My argument is that outgoing port 25 on residential computers should be blocked to anywhere other than the ISPs own mail servers, unless the user asks for it. If the user doesn't know what it is, then they don't need it. While this would cut down zombie spam, it wouldn't prevent http distributed denial of service attacks.
Some providers like myself don't accept mail from foreign IP pools, so 'man and dog' operations wanting to send newsletters this way probably won't have much success anyway.
It should be mandatory for ISPs to have a valid abuse address available in the whois record.
Some don't. Some do. Many just ignore it or set a ridiculously low quota to reject all attempts at contacting them. Some ISPs appear to care like earthlink, verizon, cox, bt, but many just don't give a toss, such as tpnet.pl, ttnet.net.tr and I just blanket ban all their IP addresses.

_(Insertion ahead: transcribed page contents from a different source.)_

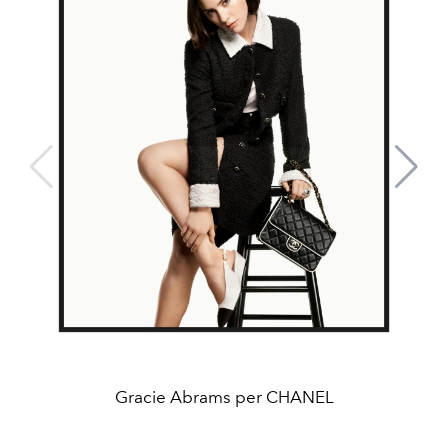
Gracie Abrams per CHANEL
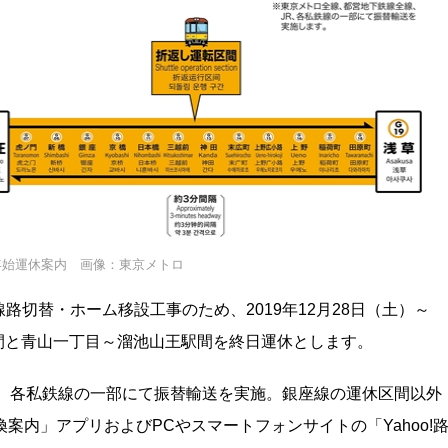
年始運休案内 画像：東京メトロ
切替・ホーム移設工事のため、2019年12月28日（土）～
駅間と青山一丁目～溜池山王駅間を終日運休とします。
R、各私鉄線の一部にて振替輸送を実施。銀座線の運休区間以外
換案内」アプリおよびPCやスマートフォンサイトの「Yahoo!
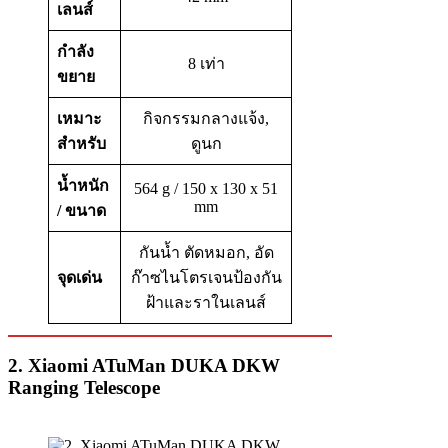
เลนส์
กำลัง
8 เท่า
ขยาย
เหมาะ
กิจกรรมกลางแจ้ง,
สำหรับ
ดูนก
น้ำหนัก
564 g / 150 x 130 x 51
mm
/ ขนาด
กันน้ำ ตัดหมอก, อัด
จุดเด่น
ก๊าซไนโตรเจนป้องกัน
ฝ้าและราในเลนส์
2. Xiaomi ATuMan DUKA DKW
Ranging Telescope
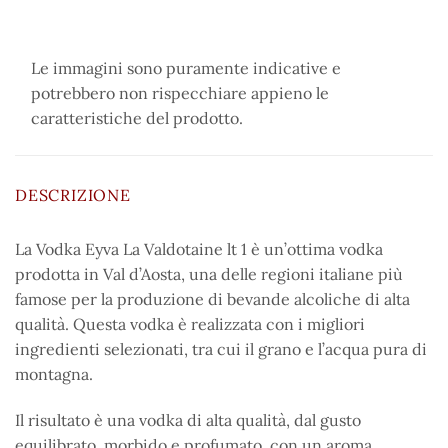
Le immagini sono puramente indicative e
potrebbero non rispecchiare appieno le
caratteristiche del prodotto.
DESCRIZIONE
La Vodka Eyva La Valdotaine lt 1 è un’ottima vodka
prodotta in Val d’Aosta, una delle regioni italiane più
famose per la produzione di bevande alcoliche di alta
qualità. Questa vodka è realizzata con i migliori
ingredienti selezionati, tra cui il grano e l’acqua pura di
montagna.
Il risultato è una vodka di alta qualità, dal gusto
equilibrato, morbido e profumato, con un aroma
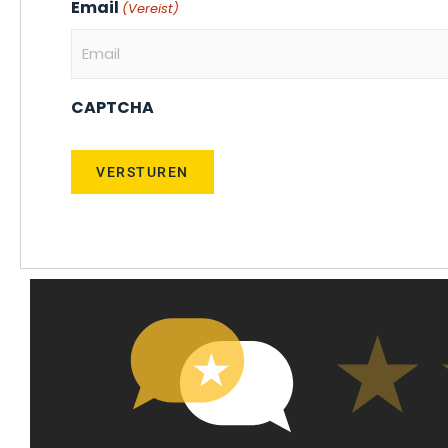
Email
(Vereist)
CAPTCHA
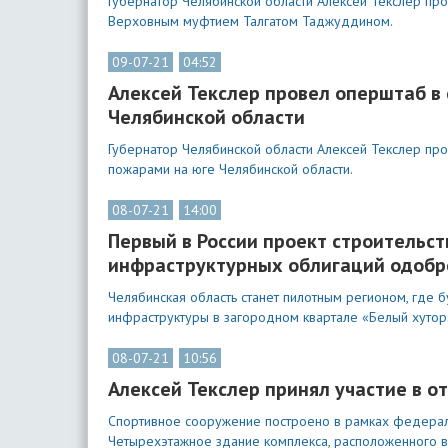
Губернатор Челябинской области Алексей Текслер пр
Верховным муфтием Талгатом Таджуддином.
09-07-21
04:52
Алексей Текслер провел оперштаб в 
Челябинской области
Губернатор Челябинской области Алексей Текслер про
пожарами на юге Челябинской области.
08-07-21
14:00
Первый в России проект строительс
инфраструктурных облигаций одоб
Челябинская область станет пилотным регионом, где 
инфраструктуры в загородном квартале «Белый хутор
08-07-21
10:56
Алексей Текслер принял участие в 
Спортивное сооружение построено в рамках федераль
Четырехэтажное здание комплекса, расположенного в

If Google, Hotmail and Yahoo did the same, then perhaps they would take their users' security more seriously.
I've evolved a fairly sophisticated system now that fights back.
1st line defence: zen.spamhaus.org, bl.spamcop.net, dnsbl.sorbs.net, cbl.abuseat.org, SPF, DK, DKIM
2nd line: RDNS checks, 5 sec delay
3rd line: mailscanner/spamassassin - high score --> feedback to SA, fwd to nonregistered@coldrain.net and spamcop.net
medium score --> grey folder for manual checking --> feedback to SA, fwd to nonregistered@coldrain.net and spamcop.net or release from queue to user.
spamtrap addresses --> unscanned to nonregistered@coldrain.net
zombies that attempt to deliver too many msgs cause the systems to ban the ip address, add to an rbl and automatically complain to the ISPs with extracts of logs and timezone, after checking with a local blacklist of delinquent ISPs.
Similarly for SSH, FTP and POP3 attacks.
In spite of the many messages sent, I do get some replies from thankful people and I'm glad to be making a small difference.
I hope that all ISPs around the world will take more responsibility for their users and the wider community. Collectively we can make a difference to purge the net of the criminals.